Pourtant, face à l’émergence de la souche Delta détectée pour la première fois en Chine vers le 20 juillet, Pékin, stressé par la croissance décevante de son PIB, en deçà de la jauge qu’il s’était fixée, avait pris les devants début août en réinstaurant des mesures strictes.

Très vite, à Ningbo, la situation a débordé dans la province chinoise du Zhejiang ainsi qu’au large de Shanghai selon un schéma devenu familier: plusieurs compagnies, parmi lesquelles CMA CGM, ont dérouté certains de leurs navires vers les ports voisins et/ou modifié les itinéraires. La plupart des grands transporteurs ont suspendu toutes les escales pendant de longues semaines.

Des typhons en pagaille

En quelques jours, le nombre moyen d’escales hebdomadaires à Ningbo a chuté de 200 à 70 selon les données en temps réel sur la supply chain du portail Project44. Les ports de l’est de la Chine venaient à peine de reprendre leurs activités après le passage du typhon In-Fa, qui avait contraint la manutention portuaire en juillet.

Les taux spot pour le fret conteneurisé au départ de Shanghai ont établi à ce moment-là leur 14e record consécutif pour atteindre 4281,53 points. Sur une base annuelle, le SCFI avait alors augmenté de près de 267 % pour dépasser 15 800 $ par EVP. Il faudra attendre début octobre pour observer une première faiblesse alors que le SFCI était fixé à 4 614,1 points.

En octobre, Ningbo a de nouveau donné des sueurs froides à l’ensemble de la chaîne. Touché par le passage du cyclone Kompasu, le nombre de navires faisant la queue au large du port est très rapidement reparti à la hausse, à 67 unités, alors qu’à cette date, il en était encore à éponger les afflux de ses mésaventures estivales.

Kompasu était la deuxième tempête tropicale à toucher le sud de la Chine après Lionrock à Hong Kong et alors que Shanghai, le premier port mondial, a également dû interrompre ses opérations en septembre en raison d’un typhon.

Dalian, la résurgence épidemique

La fin de l’année pour les ports chinois reste un long fleuve intranquille.

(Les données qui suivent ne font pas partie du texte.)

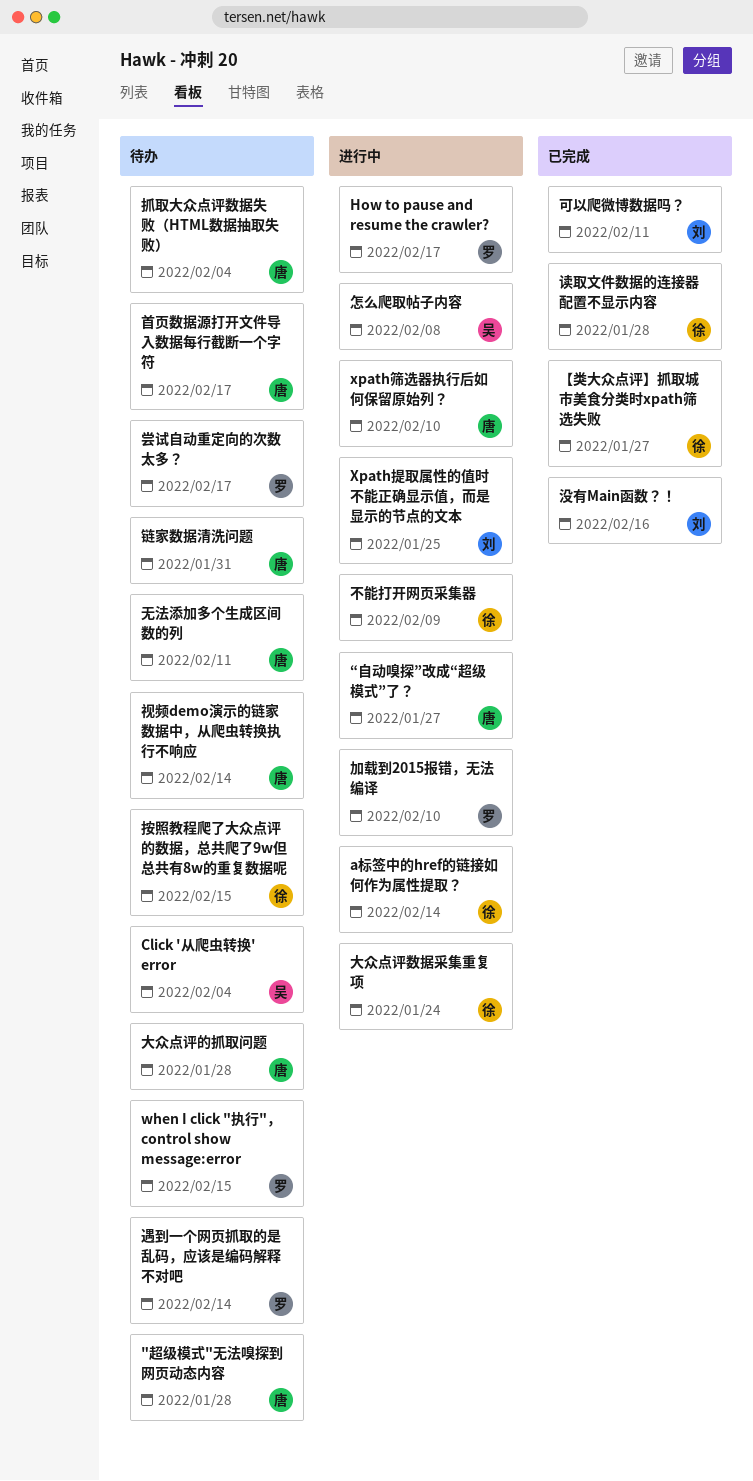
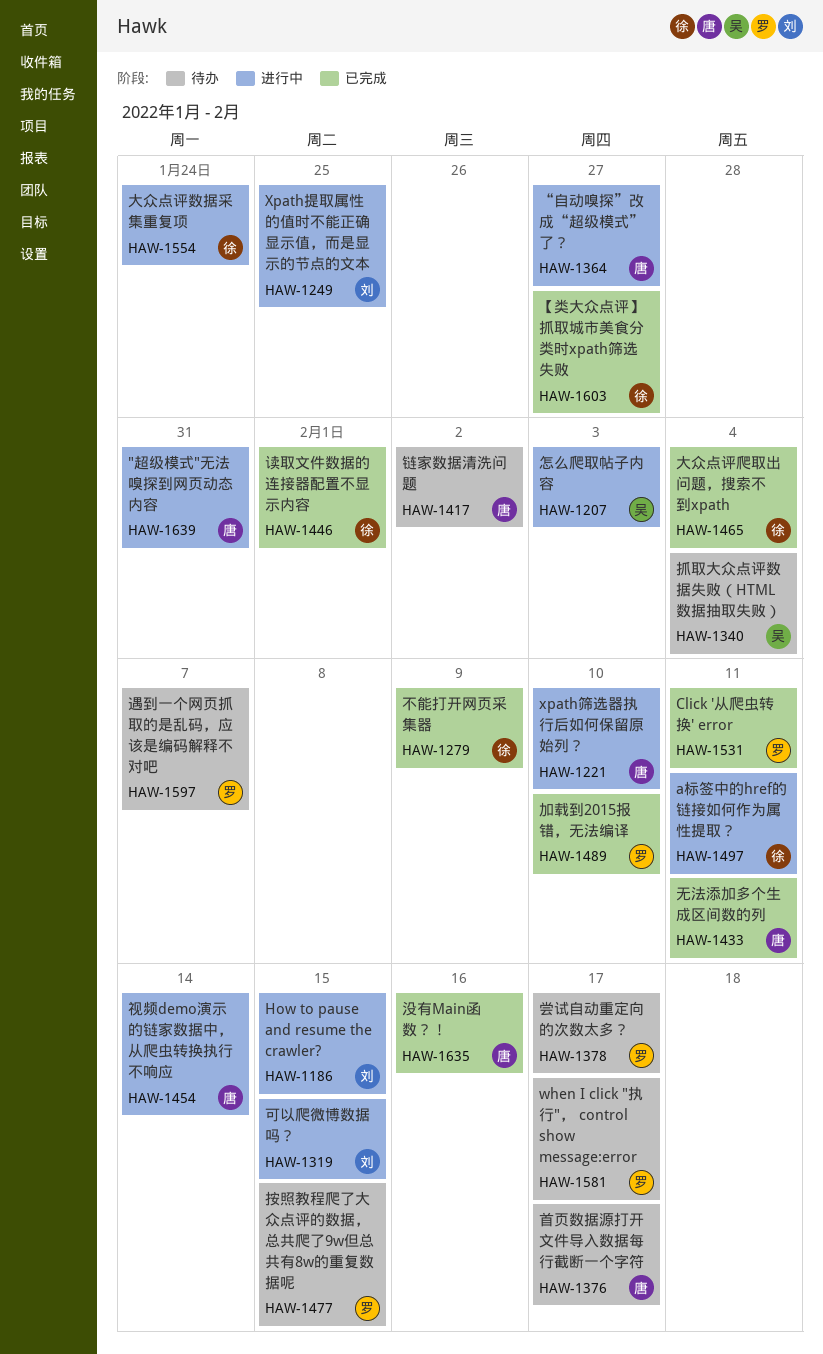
"超级模式"无法嗅探到网页动态内容, status: 待办 -> 进行中
"超级模式"无法嗅探到网页动态内容, due: Jan 28 -> Jan 31
a标签中的href的链接如何作为属性提取？, due: Feb 14 -> Feb 11
Click '从爬虫转换' error, status: 待办 -> 已完成
Click '从爬虫转换' error, owner: 吴 -> 罗
Click '从爬虫转换' error, due: Feb 4 -> Feb 11
How to pause and resume the crawler?, owner: 罗 -> 刘
How to pause and resume the crawler?, due: Feb 17 -> Feb 15
when I click "执行"， control show message:error, due: Feb 15 -> Feb 17
不能打开网页采集器, status: 进行中 -> 已完成
加载到2015报错，无法编译, status: 进行中 -> 已完成
可以爬微博数据吗？, status: 已完成 -> 进行中
可以爬微博数据吗？, due: Feb 11 -> Feb 15
大众点评爬取出问题，搜索不到xpath: none -> present
大众点评的抓取问题: present -> none
怎么爬取帖子内容, due: Feb 8 -> Feb 3
抓取大众点评数据失败（HTML数据抽取失败）, owner: 唐 -> 吴
按照教程爬了大众点评的数据，总共爬了9w但总共有8w的重复数据呢, owner: 徐 -> 罗
无法添加多个生成区间数的列, status: 待办 -> 已完成
没有Main函数？！, owner: 刘 -> 唐
视频demo演示的链家数据中，从爬虫转换执行不响应, status: 待办 -> 进行中
读取文件数据的连接器配置不显示内容, due: Jan 28 -> Feb 1
遇到一个网页抓取的是乱码，应该是编码解释不对吧, due: Feb 14 -> Feb 7
链家数据清洗问题, due: Jan 31 -> Feb 2

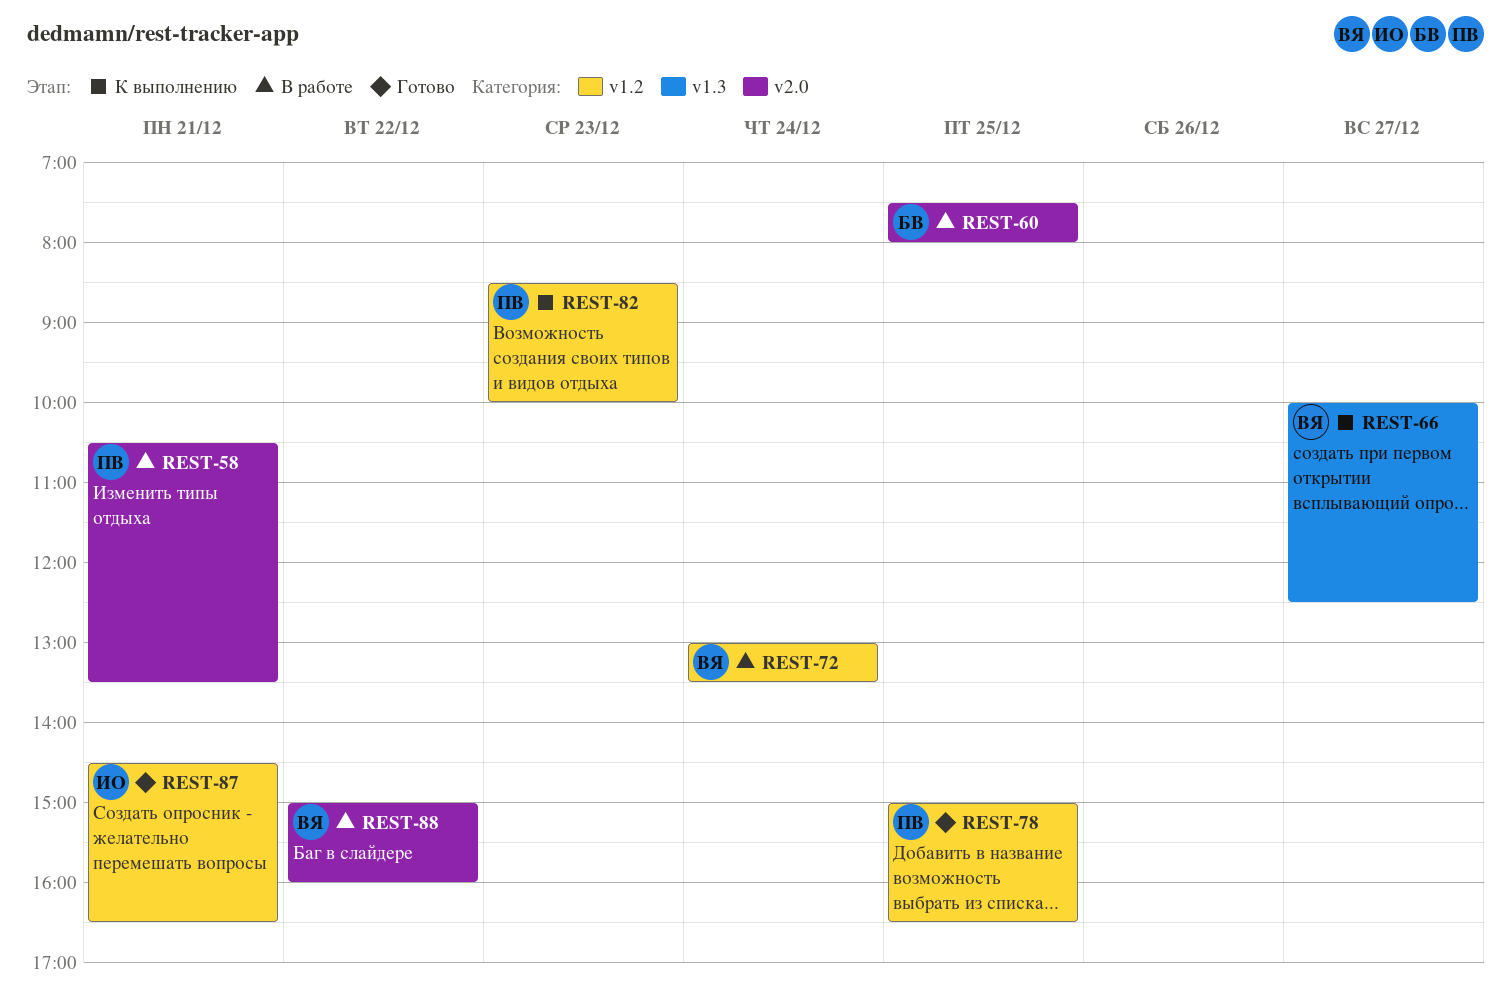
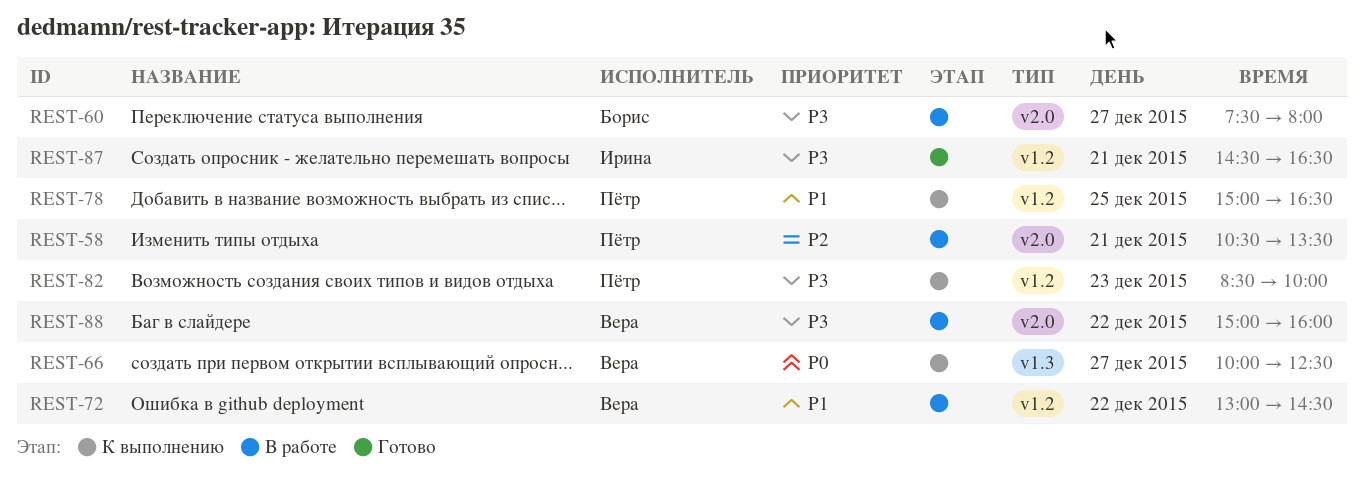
REST-60, day: Dec 25 -> Dec 27
REST-72, day: Dec 24 -> Dec 22
REST-72, ends: 13:30 -> 14:30
REST-78, status: Готово -> К выполнению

Et alors que le virus semblait avoir déclaré forfait, Dalian fait actuellement face à une nouvelle vague épidémique alors qu’un cas a été détecté chez un employé d’un entrepôt portuaire frigorifique. Le port du nord-est de la Chine, un des principaux hubs de transbordement du pays (5,1 MEVP en 2020), est spécialisé dans l’export de produits frigorifiques (fruits de mer, fruits et certaines viandes). Toutes les entreprises traitant du reefer ont été sommées de suspendre leurs activités, selon le Global Times, média d’État. Et c’est le retour des mesures maritimes anti-covid: détournement de navires, escales supprimées, et renvoi des conteneurs…

Autant de suspensions devraient peser sur la capacité d’exportation du pays cette année. Pour l’instant, ce n’est pas ce qu’indiquent les données.

Les volume de conteneurs traités par les ports chinois ont augmenté de 11,3 % entre janvier et août, s’établissant à 186,7 MEVP. En huit mois, les ports chinois ont traité 10,2 milliards de tonnes, soit une augmentation de 10,4 % par rapport à la même période de l’année, d’après le ministère chinois des Transports.